Dataset items
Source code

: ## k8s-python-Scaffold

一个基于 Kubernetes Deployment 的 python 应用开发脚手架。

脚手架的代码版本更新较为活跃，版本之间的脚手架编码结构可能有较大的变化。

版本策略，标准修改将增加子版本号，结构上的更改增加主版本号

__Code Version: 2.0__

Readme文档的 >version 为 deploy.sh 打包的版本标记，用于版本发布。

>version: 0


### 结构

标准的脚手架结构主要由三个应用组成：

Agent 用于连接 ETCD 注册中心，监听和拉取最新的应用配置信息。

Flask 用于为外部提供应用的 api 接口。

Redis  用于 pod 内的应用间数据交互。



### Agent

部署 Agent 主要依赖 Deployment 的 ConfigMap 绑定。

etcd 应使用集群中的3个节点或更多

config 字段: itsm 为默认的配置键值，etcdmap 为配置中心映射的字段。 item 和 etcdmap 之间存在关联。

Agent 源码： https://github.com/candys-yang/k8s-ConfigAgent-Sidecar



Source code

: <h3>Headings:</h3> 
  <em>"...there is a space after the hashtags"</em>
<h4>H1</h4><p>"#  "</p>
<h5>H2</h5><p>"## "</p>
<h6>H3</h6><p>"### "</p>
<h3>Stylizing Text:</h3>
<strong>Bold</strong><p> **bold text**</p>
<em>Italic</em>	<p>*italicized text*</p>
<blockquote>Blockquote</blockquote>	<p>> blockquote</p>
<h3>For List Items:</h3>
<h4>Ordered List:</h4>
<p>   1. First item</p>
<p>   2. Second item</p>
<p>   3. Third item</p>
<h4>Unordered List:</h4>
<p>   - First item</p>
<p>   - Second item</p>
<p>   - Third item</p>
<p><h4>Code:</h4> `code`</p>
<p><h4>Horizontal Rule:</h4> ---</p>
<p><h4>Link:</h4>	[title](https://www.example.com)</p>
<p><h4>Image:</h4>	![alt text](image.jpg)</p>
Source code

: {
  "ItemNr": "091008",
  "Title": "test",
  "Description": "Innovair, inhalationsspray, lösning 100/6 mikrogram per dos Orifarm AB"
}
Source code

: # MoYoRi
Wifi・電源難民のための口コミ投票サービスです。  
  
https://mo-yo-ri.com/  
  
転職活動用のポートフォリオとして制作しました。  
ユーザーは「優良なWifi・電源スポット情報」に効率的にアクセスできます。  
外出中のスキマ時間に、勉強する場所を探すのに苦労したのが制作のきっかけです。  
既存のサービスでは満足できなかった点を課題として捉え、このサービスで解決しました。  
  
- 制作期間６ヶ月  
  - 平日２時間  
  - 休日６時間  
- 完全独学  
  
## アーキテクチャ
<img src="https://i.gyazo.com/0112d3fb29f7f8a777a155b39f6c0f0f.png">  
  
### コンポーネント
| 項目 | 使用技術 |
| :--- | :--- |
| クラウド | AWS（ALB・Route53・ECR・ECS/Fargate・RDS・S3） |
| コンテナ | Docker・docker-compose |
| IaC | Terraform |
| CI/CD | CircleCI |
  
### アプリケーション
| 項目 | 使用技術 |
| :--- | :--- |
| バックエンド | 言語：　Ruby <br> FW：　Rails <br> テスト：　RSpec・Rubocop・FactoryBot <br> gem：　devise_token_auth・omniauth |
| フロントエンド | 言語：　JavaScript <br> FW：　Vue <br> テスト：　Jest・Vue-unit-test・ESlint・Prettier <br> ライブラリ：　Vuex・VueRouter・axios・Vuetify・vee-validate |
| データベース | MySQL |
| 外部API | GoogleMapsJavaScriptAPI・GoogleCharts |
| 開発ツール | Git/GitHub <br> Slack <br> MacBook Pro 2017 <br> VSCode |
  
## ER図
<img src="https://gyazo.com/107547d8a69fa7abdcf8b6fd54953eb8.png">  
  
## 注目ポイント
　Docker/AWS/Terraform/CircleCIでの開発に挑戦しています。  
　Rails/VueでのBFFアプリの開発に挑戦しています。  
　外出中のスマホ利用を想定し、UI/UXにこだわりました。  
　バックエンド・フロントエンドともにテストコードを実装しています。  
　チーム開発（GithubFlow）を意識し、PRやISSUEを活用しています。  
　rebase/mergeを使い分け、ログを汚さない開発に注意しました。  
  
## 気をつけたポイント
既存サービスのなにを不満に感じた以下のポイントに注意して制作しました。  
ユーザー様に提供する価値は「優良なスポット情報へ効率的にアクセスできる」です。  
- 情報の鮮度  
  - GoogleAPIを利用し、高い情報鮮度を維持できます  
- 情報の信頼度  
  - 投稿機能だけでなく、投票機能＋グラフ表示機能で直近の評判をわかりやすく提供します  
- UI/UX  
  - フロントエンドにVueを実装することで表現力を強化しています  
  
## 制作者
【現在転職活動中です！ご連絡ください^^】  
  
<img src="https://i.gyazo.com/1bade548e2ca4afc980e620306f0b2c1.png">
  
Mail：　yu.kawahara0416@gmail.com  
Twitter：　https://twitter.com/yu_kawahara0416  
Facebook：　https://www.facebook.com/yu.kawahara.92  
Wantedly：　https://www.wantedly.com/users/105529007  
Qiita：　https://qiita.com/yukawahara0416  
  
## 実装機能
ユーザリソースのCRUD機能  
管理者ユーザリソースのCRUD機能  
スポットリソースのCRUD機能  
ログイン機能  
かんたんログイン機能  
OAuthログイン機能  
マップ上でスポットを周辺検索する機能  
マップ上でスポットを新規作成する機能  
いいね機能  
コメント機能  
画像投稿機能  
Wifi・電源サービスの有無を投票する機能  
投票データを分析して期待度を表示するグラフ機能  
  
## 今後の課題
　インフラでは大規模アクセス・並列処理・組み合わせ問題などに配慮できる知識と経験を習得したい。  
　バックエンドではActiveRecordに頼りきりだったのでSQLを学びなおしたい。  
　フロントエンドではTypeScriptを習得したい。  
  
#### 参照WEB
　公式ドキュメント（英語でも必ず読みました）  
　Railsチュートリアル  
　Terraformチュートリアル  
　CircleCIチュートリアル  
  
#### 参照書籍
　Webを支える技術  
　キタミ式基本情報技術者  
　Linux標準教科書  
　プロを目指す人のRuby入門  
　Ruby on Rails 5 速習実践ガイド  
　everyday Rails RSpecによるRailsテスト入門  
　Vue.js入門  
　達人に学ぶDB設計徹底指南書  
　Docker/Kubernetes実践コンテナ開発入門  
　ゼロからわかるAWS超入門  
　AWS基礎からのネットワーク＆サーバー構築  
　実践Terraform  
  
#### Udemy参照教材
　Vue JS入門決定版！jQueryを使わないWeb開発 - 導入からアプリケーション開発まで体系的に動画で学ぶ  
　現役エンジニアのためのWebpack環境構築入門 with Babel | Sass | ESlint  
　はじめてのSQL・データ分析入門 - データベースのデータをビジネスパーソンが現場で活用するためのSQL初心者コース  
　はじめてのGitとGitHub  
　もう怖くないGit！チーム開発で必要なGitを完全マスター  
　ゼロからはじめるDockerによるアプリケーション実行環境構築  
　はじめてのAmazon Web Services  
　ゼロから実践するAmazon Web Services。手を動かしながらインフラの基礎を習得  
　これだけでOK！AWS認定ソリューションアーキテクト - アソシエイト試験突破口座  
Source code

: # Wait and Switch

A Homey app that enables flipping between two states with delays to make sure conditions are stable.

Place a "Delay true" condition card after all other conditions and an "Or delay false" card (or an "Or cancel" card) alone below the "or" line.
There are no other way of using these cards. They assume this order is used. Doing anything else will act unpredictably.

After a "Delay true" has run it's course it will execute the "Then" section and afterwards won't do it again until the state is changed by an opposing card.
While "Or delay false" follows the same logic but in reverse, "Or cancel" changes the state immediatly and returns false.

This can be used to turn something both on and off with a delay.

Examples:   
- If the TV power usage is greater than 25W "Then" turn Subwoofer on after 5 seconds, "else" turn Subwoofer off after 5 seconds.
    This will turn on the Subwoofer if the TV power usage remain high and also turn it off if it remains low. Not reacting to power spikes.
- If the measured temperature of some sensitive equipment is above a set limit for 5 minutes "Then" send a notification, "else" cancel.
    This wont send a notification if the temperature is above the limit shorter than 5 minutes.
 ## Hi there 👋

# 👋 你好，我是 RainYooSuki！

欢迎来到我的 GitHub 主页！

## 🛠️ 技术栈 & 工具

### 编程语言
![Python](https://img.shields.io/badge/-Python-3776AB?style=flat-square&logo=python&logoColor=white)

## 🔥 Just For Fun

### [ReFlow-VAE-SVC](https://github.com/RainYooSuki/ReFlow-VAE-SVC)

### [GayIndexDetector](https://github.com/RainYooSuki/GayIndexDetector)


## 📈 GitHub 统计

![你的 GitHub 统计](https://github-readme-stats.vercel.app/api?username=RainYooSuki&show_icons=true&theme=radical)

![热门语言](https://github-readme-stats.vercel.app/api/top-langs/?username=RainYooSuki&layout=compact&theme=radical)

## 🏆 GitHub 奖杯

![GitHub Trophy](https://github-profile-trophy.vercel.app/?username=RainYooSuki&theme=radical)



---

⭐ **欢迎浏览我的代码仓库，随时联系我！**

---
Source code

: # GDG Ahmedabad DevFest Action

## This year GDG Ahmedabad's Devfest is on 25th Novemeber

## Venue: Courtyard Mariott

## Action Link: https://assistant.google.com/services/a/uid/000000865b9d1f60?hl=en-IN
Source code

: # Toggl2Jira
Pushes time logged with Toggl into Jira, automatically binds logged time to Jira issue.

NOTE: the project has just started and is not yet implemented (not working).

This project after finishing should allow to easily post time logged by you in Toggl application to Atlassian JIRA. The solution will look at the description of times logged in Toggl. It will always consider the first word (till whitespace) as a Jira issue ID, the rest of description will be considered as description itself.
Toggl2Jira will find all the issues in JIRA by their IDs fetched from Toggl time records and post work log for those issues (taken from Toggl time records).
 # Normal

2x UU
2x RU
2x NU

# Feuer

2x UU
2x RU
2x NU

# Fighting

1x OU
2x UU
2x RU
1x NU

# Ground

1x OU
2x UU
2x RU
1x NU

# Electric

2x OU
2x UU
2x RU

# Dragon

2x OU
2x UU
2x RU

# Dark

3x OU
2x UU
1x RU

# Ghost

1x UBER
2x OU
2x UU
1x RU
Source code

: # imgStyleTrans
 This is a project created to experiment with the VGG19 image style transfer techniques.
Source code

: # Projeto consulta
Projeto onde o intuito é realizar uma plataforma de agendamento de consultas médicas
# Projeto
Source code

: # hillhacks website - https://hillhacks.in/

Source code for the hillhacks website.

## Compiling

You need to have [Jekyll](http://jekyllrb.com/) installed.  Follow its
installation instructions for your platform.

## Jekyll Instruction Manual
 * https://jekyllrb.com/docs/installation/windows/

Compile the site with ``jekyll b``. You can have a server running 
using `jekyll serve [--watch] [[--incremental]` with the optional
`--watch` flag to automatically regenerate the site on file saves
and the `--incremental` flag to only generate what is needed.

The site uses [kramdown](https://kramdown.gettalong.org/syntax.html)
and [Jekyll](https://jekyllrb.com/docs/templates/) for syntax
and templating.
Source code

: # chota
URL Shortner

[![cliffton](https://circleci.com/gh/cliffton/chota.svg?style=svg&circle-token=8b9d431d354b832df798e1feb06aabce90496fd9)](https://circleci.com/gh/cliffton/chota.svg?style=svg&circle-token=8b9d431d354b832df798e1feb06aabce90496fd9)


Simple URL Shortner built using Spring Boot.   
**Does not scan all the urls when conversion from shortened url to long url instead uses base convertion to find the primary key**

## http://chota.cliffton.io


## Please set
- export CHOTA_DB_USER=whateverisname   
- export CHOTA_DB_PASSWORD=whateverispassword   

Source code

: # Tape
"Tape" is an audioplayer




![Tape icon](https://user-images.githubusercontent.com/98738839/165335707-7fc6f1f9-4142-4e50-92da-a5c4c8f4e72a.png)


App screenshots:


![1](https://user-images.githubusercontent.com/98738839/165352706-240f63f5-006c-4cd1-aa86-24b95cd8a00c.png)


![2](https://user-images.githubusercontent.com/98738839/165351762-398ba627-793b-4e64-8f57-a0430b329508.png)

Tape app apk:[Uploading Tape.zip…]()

■ **Directions**
Filter the entries above down to the lines containing the word "username".

■ **Result of this exercise**
![你的 GitHub 统计](https://github-readme-stats.vercel.app/api?username=RainYooSuki&show_icons=true&theme=radical)
![热门语言](https://github-readme-stats.vercel.app/api/top-langs/?username=RainYooSuki&layout=compact&theme=radical)
![GitHub Trophy](https://github-profile-trophy.vercel.app/?username=RainYooSuki&theme=radical)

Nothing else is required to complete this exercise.